AbstractsEducation Research & Administration

A Case Study of a Pre-College Readiness Program

by Peter John Haverkos




Institution: Miami University
Department: Educational Leadership
Degree: PhD
Year: 2015
Keywords: Higher Education; Educational Leadership; Adult Education; case study; qualitative inquiry; interpretivist; developmental education; remedial education; adult basic literacy education; higher education; critical theory; cultural capital
Record ID: 2061223
Full text PDF: http://rave.ohiolink.edu/etdc/view?acc_num=miami1429616467


Abstract

This interpretivist qualitative case study research examines a pre-college readiness program at a regional campus of a state university. The overarching goal is to enrich understanding about the experiences of students, teachers, and administrators involved in this program. Of particular importance are the support services and barriers to student success. The findings from this year-long study, gleaned from fieldwork, in-depth interviews, and document analysis, centered on three issues.
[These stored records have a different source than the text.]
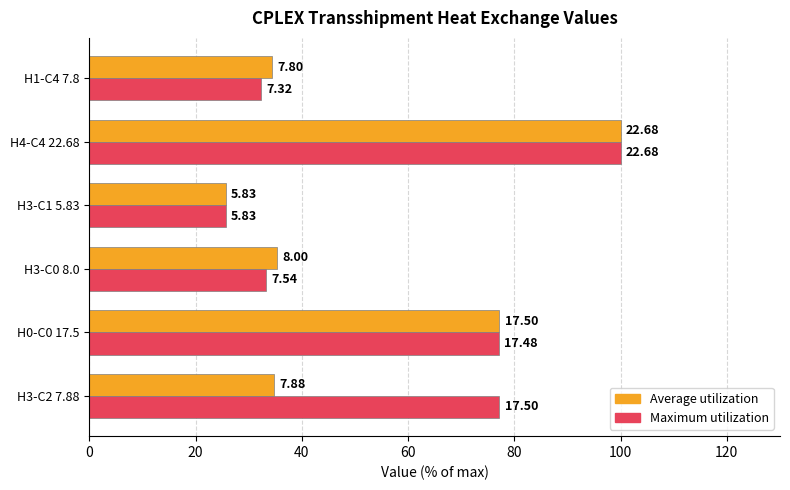

What are all the series names shown in the legend?

Average utilization, Maximum utilization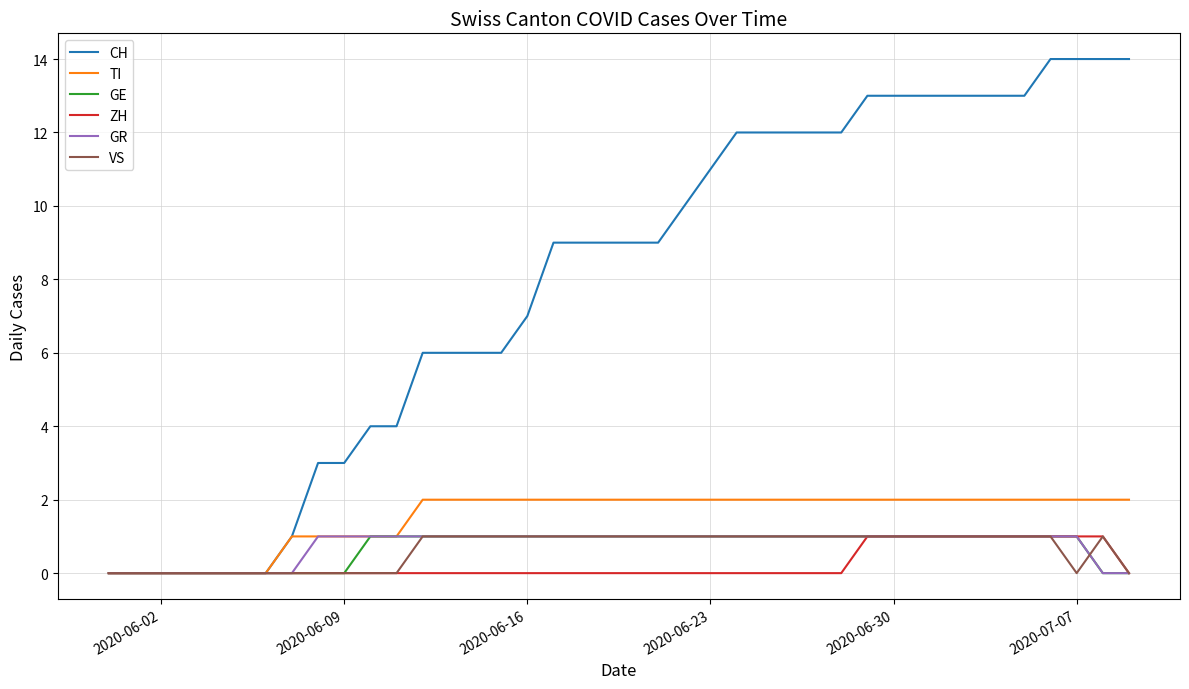

Which series has the largest total across all categories?

CH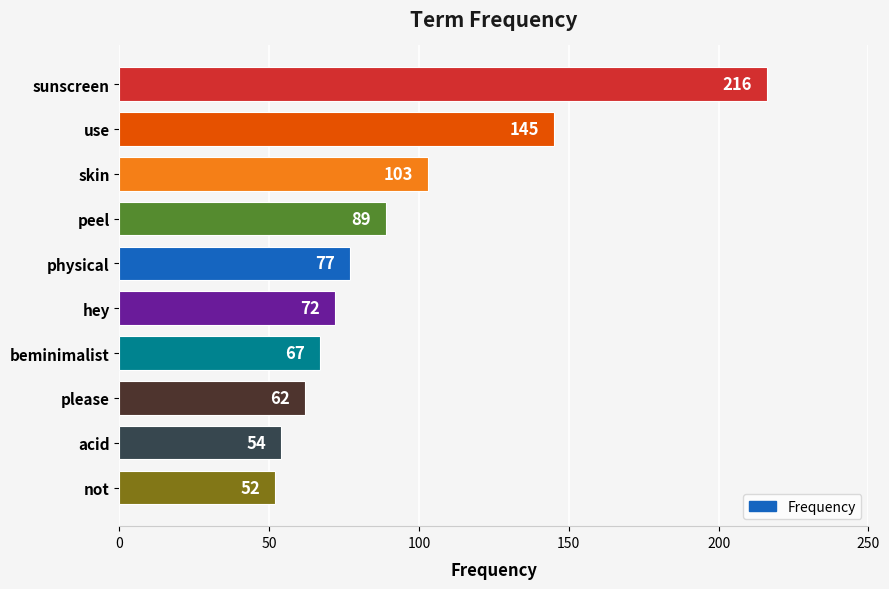

What is the smallest value displayed?

52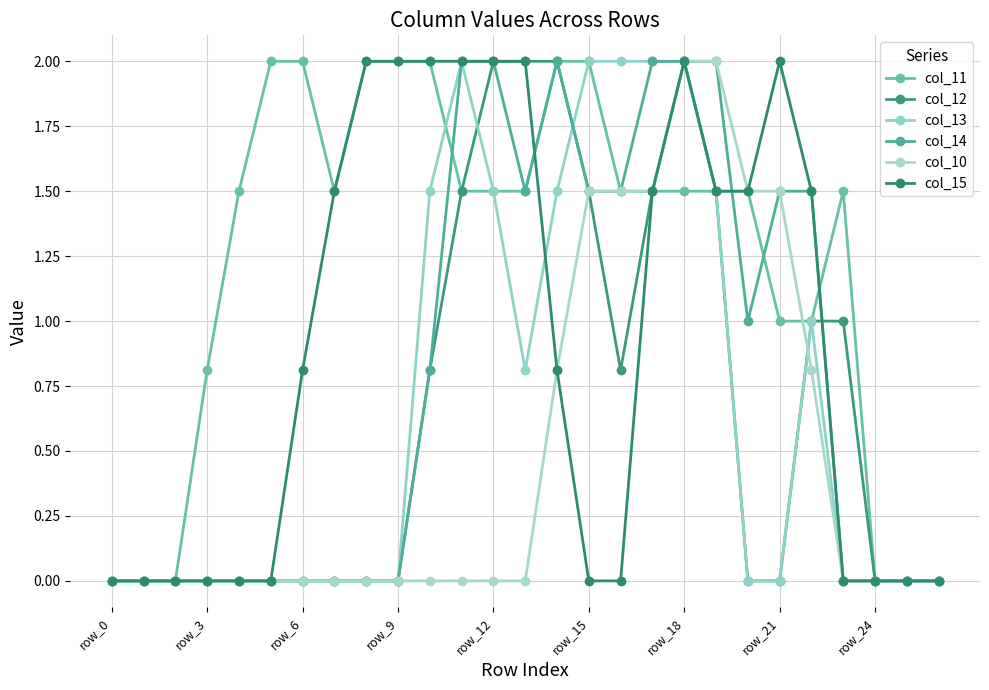

How many lines are shown in the chart?

6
First, participants anticipated pathways to and through college differed greatly from the pathways they encountered. Second, students’ competing school-home demands complicated their quest to earn a college degree. Third, unanticipated pathways, completing demands, and unfamiliar college structures, policies, and classroom practices—which were heavy on obstacles and light on support—contributed to students’ feelings of estrangement and distrust.The analyses, rooted in critical theory and cultural capital theory, also examines the pre-college readiness teachers’ unexpected pathways to teaching in this developmental education program as well as their competing demands that contributed to their estrangement and distrust of Midwest Region College (MRC), the site of this study. The analysis also reveals the influence of State of Ohio educational governing boards’ influence on this micro pre-college readiness program, in particular administrator of the program. Although MRC intends the pre-college program to support the education of high-risk students, findings indicates that students enrolled in this program remain a marginalized and invisible campus subculture. Multiple tensions and pressures contributed to diminished successes and perceptions of dissatisfaction for students, teachers, and administrators. This dissertation concludes with recommendations that require significant investment on the part of the three primary stakeholder groups: teachers, administrators, and most importantly students.